Por Chiqui Nardone. Nuevo relato inédito del autor, enviado especialmente para Marcha.
¿Cómo paso? Se pregunta Euclides
Cuándo fue el momento exacto en que accedió a su identidad
No puede ser que a sus 65 años recién descubra su descendencia
Euclides eleva lentamente su caja de vino. La mira de refilón con sus ojos pardos,
la ve elevarse entre el cielo gris, los autos infernales, luchando incesantemente en esa autopista
de curvas infinitas
Mientras se euforiza por esa sensación de placer, no puede razonar a su homónimo
Euclides axiomatizó la realidad y escribió uno de los libros fundamentales del pensamiento occidental, murmura, sin reconocer su voz.
¿De dónde provienen esos conocimientos científicos?, se pregunta ensimismado. ¿Acaso es el alma del escritor de Elementos que vagaba por la ciudad en busca de un heredero…?
¿Será que se perdió en el humo, o se coló por los remiendos de sus pantalones, en las cicatrices invisibles de su piel vieja?
Ahora se despereza y vuelve a tragar.
Esa ropa raída y desvencijada, esa porosidad inventada por él, ¿habrá sido culpable de ese acceso, de este agujero abierto a la historia?
Euclides, el verdadero, elaboró las hipótesis, pergeñó teoremas y levantó al mundo con su teoría de la palanca.
Es extraño, no puede convencerse, aunque empieza a sentir que algo inabarcable se hace cuerpo en su conciencia.
¿Dónde entran la gloria matemática y la geometría de su cosmogonía ahora que está sentado fijamente en ese banco de plaza, con su mirada fija, una mirada directa, lineal y que ahora divisa a una mujer, que podría ser su mujer, esa que olvidó en una caja de vino desechada?

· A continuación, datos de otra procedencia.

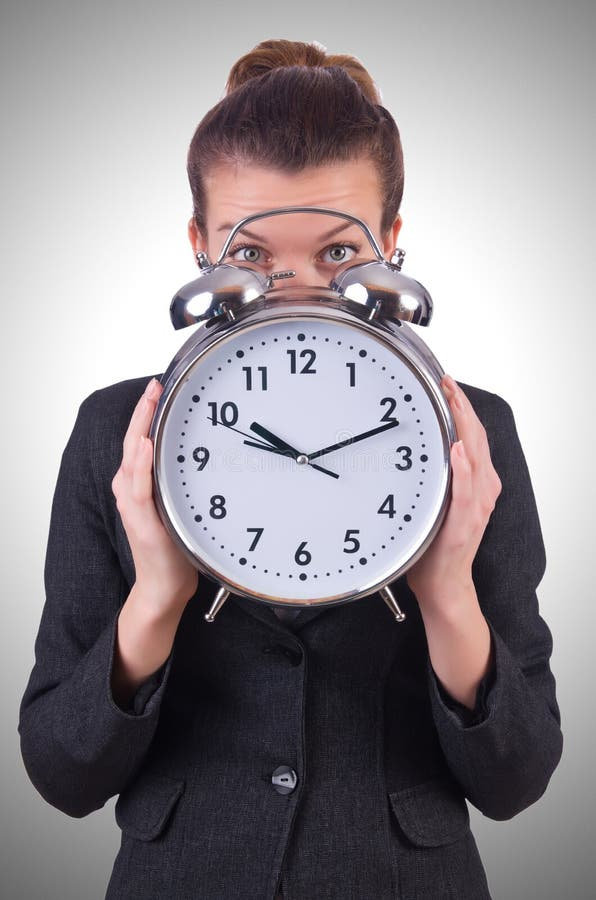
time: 10:11
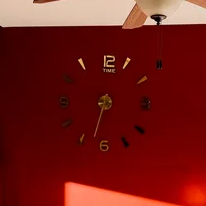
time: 6:32
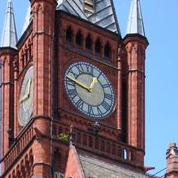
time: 12:46
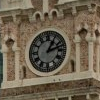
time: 1:12
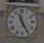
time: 11:25
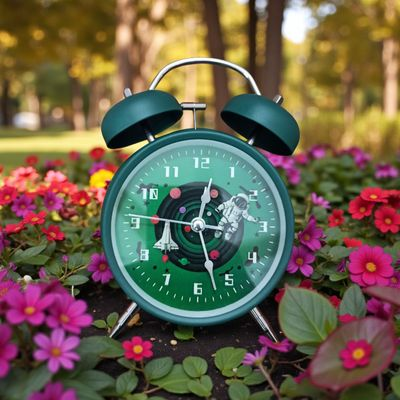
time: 12:27
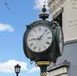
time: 9:07
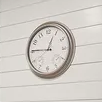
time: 12:45
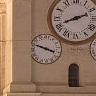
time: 3:48
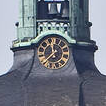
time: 11:37
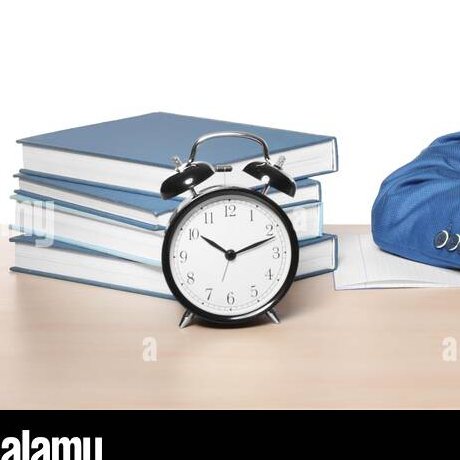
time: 10:11
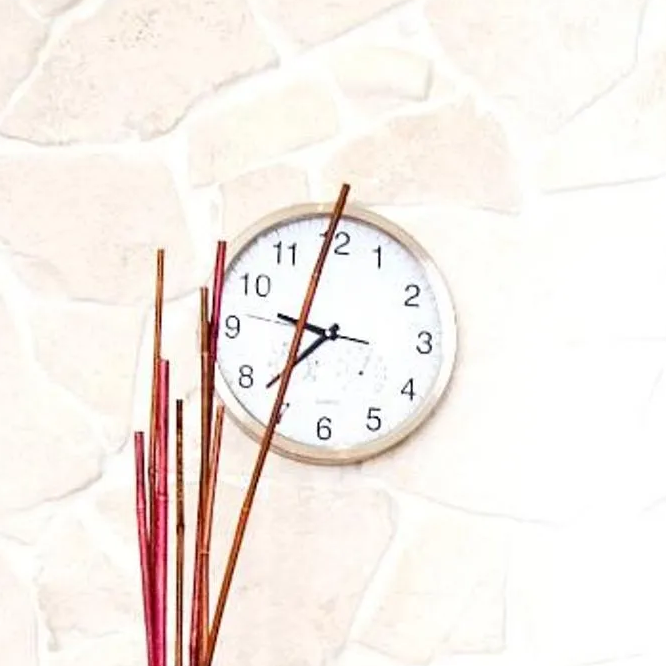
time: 9:38
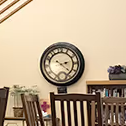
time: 2:21
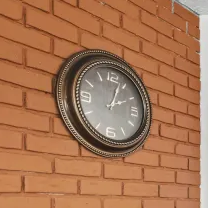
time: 2:03
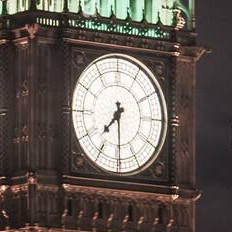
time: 7:29
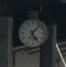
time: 5:06
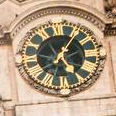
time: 5:05
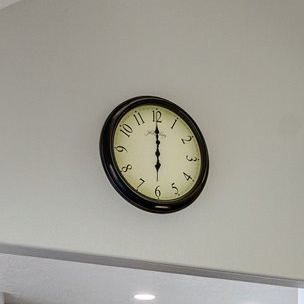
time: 5:59
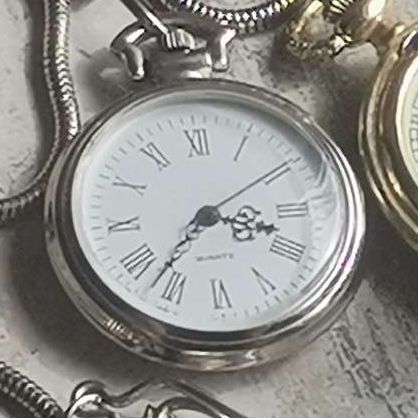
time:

Empieza a tomar fuerza su percepción de que algo ha cambiado. Euclides se está transformando. No es el Pibe de sueños simples que entró al ferrocarril en busca de una vida. No es aquel que se levantaba diariamente, se ponía su uniforme, subía al tren. Miraba hacia adelante. Era eso, y ahora tiembla, relaciona las conexiones. Lo despidieron de su trabajo hace 20 años y ahora entiende que no fue por culpa del desguasamiento de la red ferroviaria. Había una razón más arraigada. Quizás los dueños imaginaron que ese motorman llegaría a la perfección en su trabajo, que implicaría un aumento no justificado en su paga… Euclides tenía esa capacidad de una mirada matemática. De estrechar su visión hasta el solo punto de mirar las vías como el único camino posible, la única salvación. Y ahora festeja esa pasión recién descubierta, tomando más y más vino y viendo que ya no es un indigente que vive bajo un puente, que ahora es un subproducto de la excelencia del pensamiento, un sucesor de la escuela Griega. No es el de apellido Villaflor despedido y enviado a la ruina. El de Esos ojos, los mismos que vieron a su mujer olvidada recibiendo la noticia como un desmayo. Reestructuración, achique, me dijeron. Cómo vamos a seguir, se preguntaba, los hijos, explicámelo, no entendés. Y de allí, a ese lugar pasado donde soltó la última lágrima, lágrima y despedida, vuelve. Y se toca la frente, con manchones de humo y entiende. Es hoy el día de su redención definitiva. Euclides Villaflor mira a otra mujer que pasa delante de sus ojos. Cree ver un gesto complaciente. Quizás haya descubierto, cómo él, que no es un vagabundo, un viejo callejero, desgarbado, maloliente, casi mudo que vive por vivir por el solo hecho de recorrer con sus pupilas que siempre desconoció, que al parecer es la ventana de los grandes filósofos. Festejemos, dice, alegre. Alza su caja de vino, toma y asiente. 65 años para entender su creación. Ya no le importa y ahora cierra los ojos, se acurruca sobre su colchón de cartón y mañana olvidará este presentimiento, esta transformación.